After the past two years were mired by the chaotic pace of the COVID-19 pandemic, 2022 was set to be a year of grounding and regaining a sense of normalcy.

However, things weren’t quite the same as they were when the world paused in March 2020. Looking ahead, 2023 is shaping up to be the first year post-pandemic where traction may be felt in artificial intelligence, data-driven local market models and improved retention in healthcare, according to a report out of Syneos Health this week.

“2022 was a reset. We were emerging from the panic and crisis of the pandemic,” Leigh Householder, EVP and managing director of technology and data science at Syneos Health, noted in a podcast episode detailing the report. “As we move into the new year, we’re looking at a year of renewal and reimagining. Our senses are sharpened around what we need to learn.”

The report outlined 12 different key trends expected to dominate in 2023, across three categories – technology evolution, human engagement and healthcare advancement. 

Here are the top five for medical marketers to pay attention to going into the new year.

1. AI leads the way

Healthcare organizations are going to continue to lean into the possibilities of AI, machine learning and other innovative technologies next year. 

“AI has been through numerous cycles of promise, hype, despair and rebirth,” Householder explained. But she expects that in 2023, AI will begin emerging out of the “hype and disappointment cycle into delivering real value.”

Among the areas expected to grow, the report pinpointed natural language processing, image classification and patient prioritization models. Still, AI will also continuously help predict the trajectory and severity of diseases.

2. Digital transformation restart

Digital transformation has been an oft-talked-about theme throughout the pandemic and even ventured into buzzword territory. 

Yet Syneos Health thinks that 2023 will bring with it a need for more speed and aggression with which to push digital transformation forward. 

In fact, the report argues that the healthcare industry is merely in the “early to middle stages” of digital transformation maturity, so there’s plenty of room to grow.

Householder highlighted two themes in particular that would stand out in 2023: employee empowerment and persistence of agility. 

Currently, many organizations feel they’re in so-called “fast follower mode”: rather than being leaders and drivers in change, they’re following the waves. More people want their organizations to be aggressive in pushing digital transformation forward.

In addition, healthcare organizations will need to mobilize all employees – not just those siloed or sidelined – to seize upon data-driven opportunities.

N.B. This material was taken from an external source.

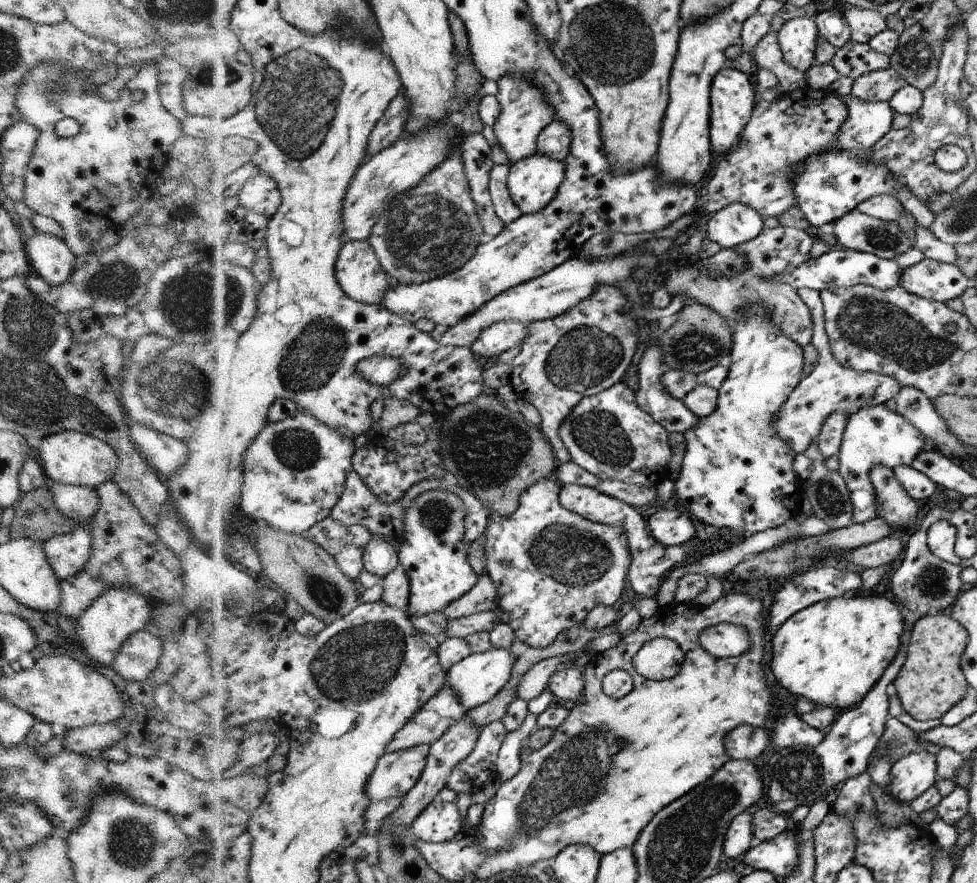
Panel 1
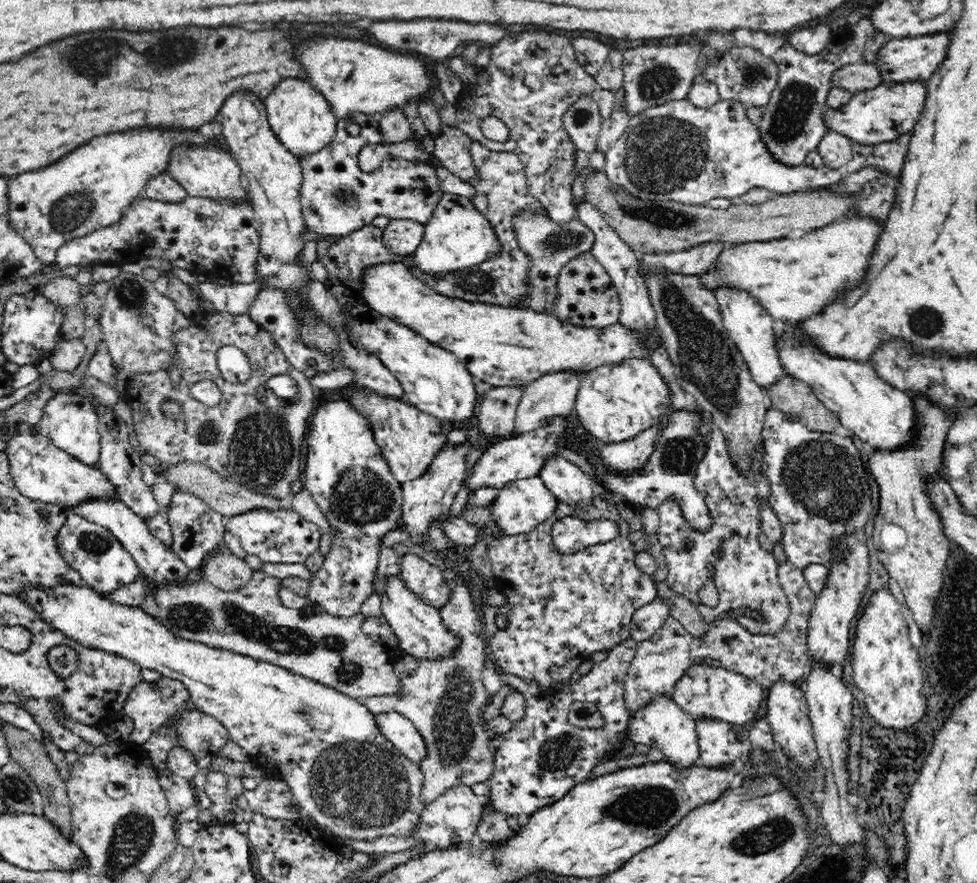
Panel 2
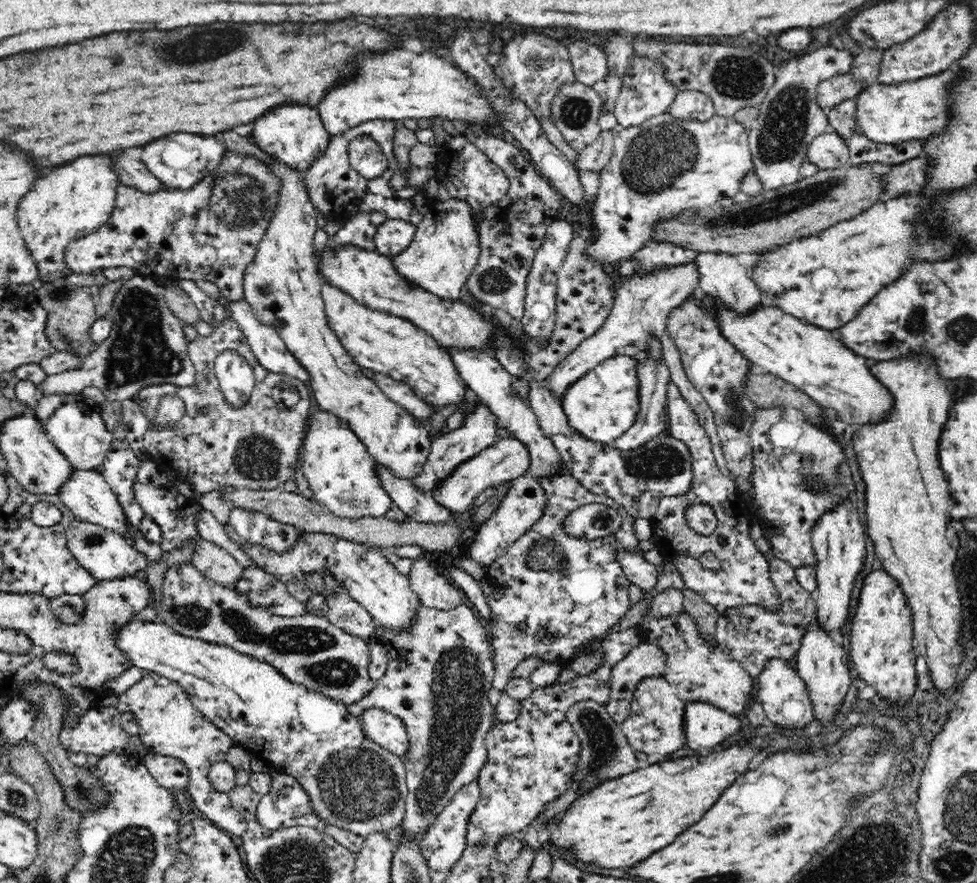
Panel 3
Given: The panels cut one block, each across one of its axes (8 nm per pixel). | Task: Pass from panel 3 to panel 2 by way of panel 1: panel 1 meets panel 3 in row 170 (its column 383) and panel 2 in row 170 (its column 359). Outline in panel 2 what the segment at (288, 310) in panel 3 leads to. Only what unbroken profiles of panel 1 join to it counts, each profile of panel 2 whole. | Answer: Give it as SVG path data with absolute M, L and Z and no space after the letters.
M250 88L232 92L218 110L222 134L228 138L231 156L239 164L243 182L251 200L251 208L261 224L260 276L272 276L270 286L286 287L298 284L310 275L308 269L295 266L293 258L300 252L300 232L306 230L298 204L298 189L302 180L298 157L276 135L268 122L266 106Z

3. Rep-to-physician interactions skew to in-person

In-person events, office time and doctor visits have made a comeback throughout 2022 and that trend will continue throughout 2023. The same goes for rep-to-physician interactions as well. Synoes Health notes that 73% of rep-to-physician interactions already happen in person.

However, the dynamic may be different this time around. 

“This is not a back-to-business-as-usual trend,” the report noted. “Instead, it’s a new chapter in how field teams engage HCPs. Entering 2023, we’re looking at big changes in value expectations, automation and modern segmentation/targeting.”

HCPs and prescribers don’t want repetitive promotion – and they’ll want less in their email inboxes, the report found. 

As email communication from patients, colleagues and life science partners increased during the pandemic, many HCPs are feeling inbox fatigue. 2023 will require healthcare and pharma companies to pace their emails – for example, four to six weeks apart – and to develop highly targeted and relevant ads.

4. Improving retention in healthcare

Hunting for talent was one of the industry’s main priorities of 2022. In 2023, there will be a greater need and focus on actually keeping those workers. Unsurprisingly, providing employees with flexibility and purpose will be key.

As the Great Resignation swept across the pharma and healthcare world in 2022, employees were beginning to ask themselves whether they found their work fulfilling, or if better opportunities existed elsewhere.

Syneos Health forecasts next year as the start of what it dubs “the great resumption,” if organizations target individual employees properly. Leaders will want to look at their workforces and ask employees if they’re feeling excited to dive into work, if they feel they’re using their strengths every day and if they have the chance to do something they’re good at and love.

Healthcare organizations will need to stay innately in tune with their employees and stem burnout in order to boost retention and ensure employees are happy.

5. Debating value — to both spur innovation and ensure access

With a continued focus on rising healthcare costs and the need to regulate drug prices, 2022 brought with it several strides in the area of value. 

The passage of the Inflation Reduction Act included several drug pricing regulation provisions that would allow Medicare to negotiate the prices of certain medications.

But 2022 also saw the launch of Mark Cuban’s Cost Plus Drug Company with the goal of providing access to lower-cost drugs. Other major players — including Amazon, Walmart, GoodRx and Costco have forayed into this space, harping upon what they see as an opportunity as advocacy groups, policymakers and the public alike have called for solutions.

Syneos Health also projects that 2023 will likely entail further rollouts of such efforts, including Amazon Pharmacy within Blue Cross/Blue Shield and other insurance plans.